- [TASK INSTRUCTIONS]: From the line containing "Figure 2. Drive signal built in MATLAB." down to the line containing "Figure 2. ( a", copy out the entries below exactly, both lines included, and nothing else; pictures do not belong in the copy.

- [INPUT RECORDS]:

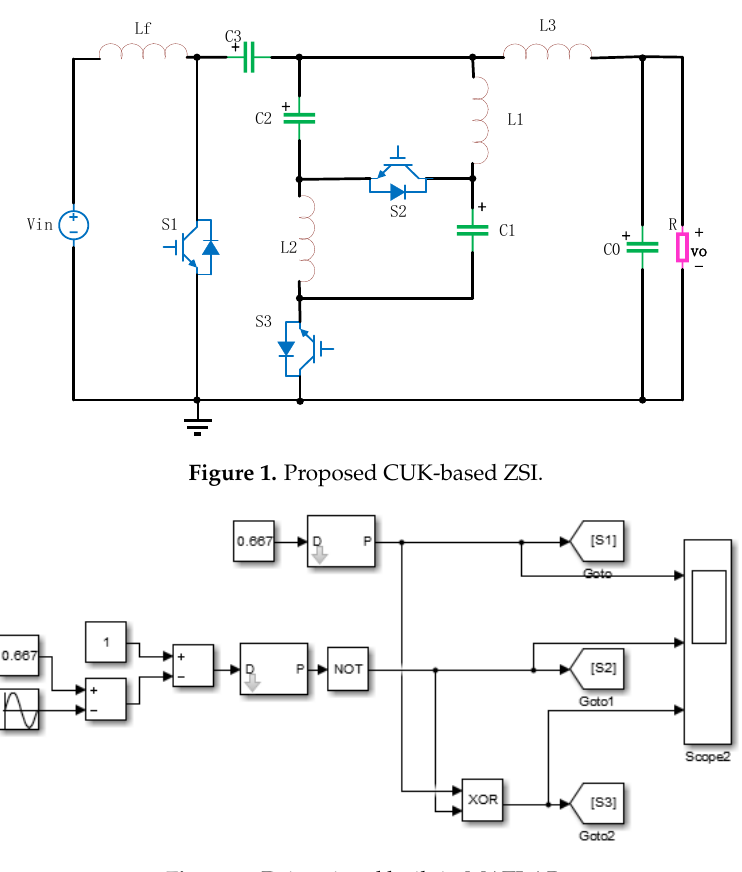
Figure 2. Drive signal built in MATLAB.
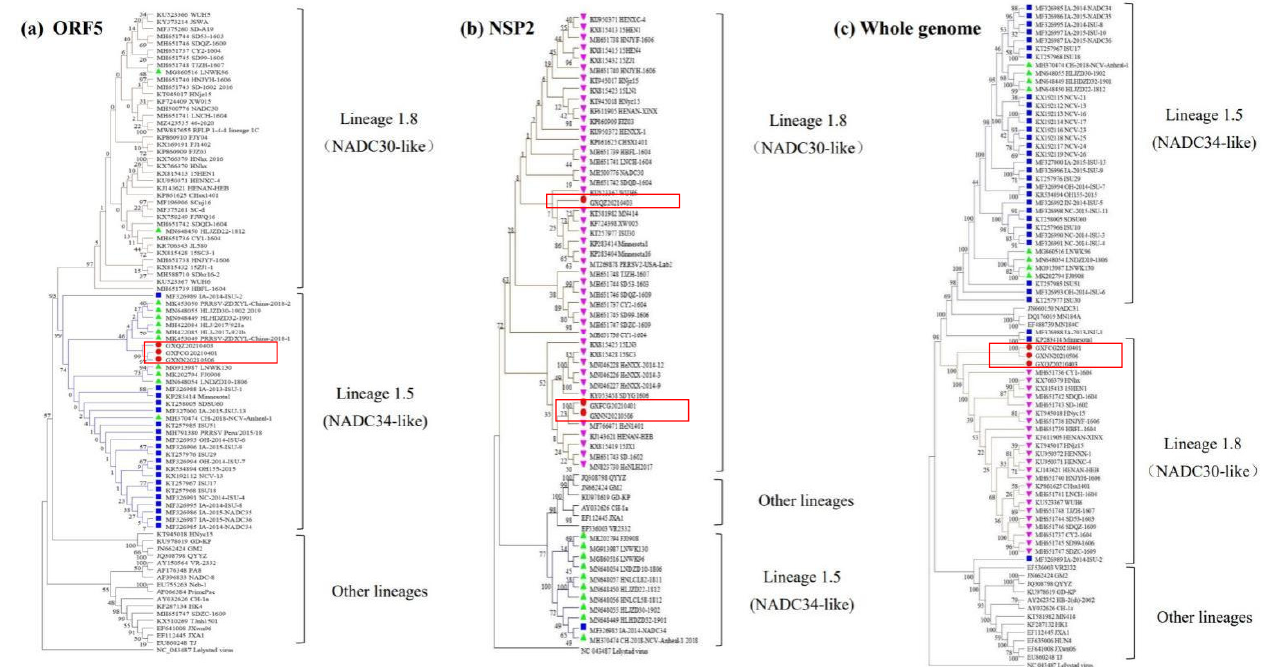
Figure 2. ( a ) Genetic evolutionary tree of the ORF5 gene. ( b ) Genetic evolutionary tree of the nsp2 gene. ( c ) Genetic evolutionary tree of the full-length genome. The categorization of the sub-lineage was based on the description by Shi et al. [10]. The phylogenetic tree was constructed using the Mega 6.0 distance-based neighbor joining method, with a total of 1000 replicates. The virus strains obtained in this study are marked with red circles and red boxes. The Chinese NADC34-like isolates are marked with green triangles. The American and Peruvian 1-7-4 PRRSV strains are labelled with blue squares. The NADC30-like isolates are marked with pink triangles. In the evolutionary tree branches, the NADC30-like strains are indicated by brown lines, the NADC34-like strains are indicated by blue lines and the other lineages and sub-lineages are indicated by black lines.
---
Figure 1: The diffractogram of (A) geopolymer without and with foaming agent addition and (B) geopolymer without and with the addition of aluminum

- [YOUR SOLUTION]:
Figure 2. Drive signal built in MATLAB.
Figure 2. ( a ) Genetic evolutionary tree of the ORF5 gene. ( b ) Genetic evolutionary tree of the nsp2 gene. ( c ) Genetic evolutionary tree of the full-length genome. The categorization of the sub-lineage was based on the description by Shi et al. [10]. The phylogenetic tree was constructed using the Mega 6.0 distance-based neighbor joining method, with a total of 1000 replicates. The virus strains obtained in this study are marked with red circles and red boxes. The Chinese NADC34-like isolates are marked with green triangles. The American and Peruvian 1-7-4 PRRSV strains are labelled with blue squares. The NADC30-like isolates are marked with pink triangles. In the evolutionary tree branches, the NADC30-like strains are indicated by brown lines, the NADC34-like strains are indicated by blue lines and the other lineages and sub-lineages are indicated by black lines.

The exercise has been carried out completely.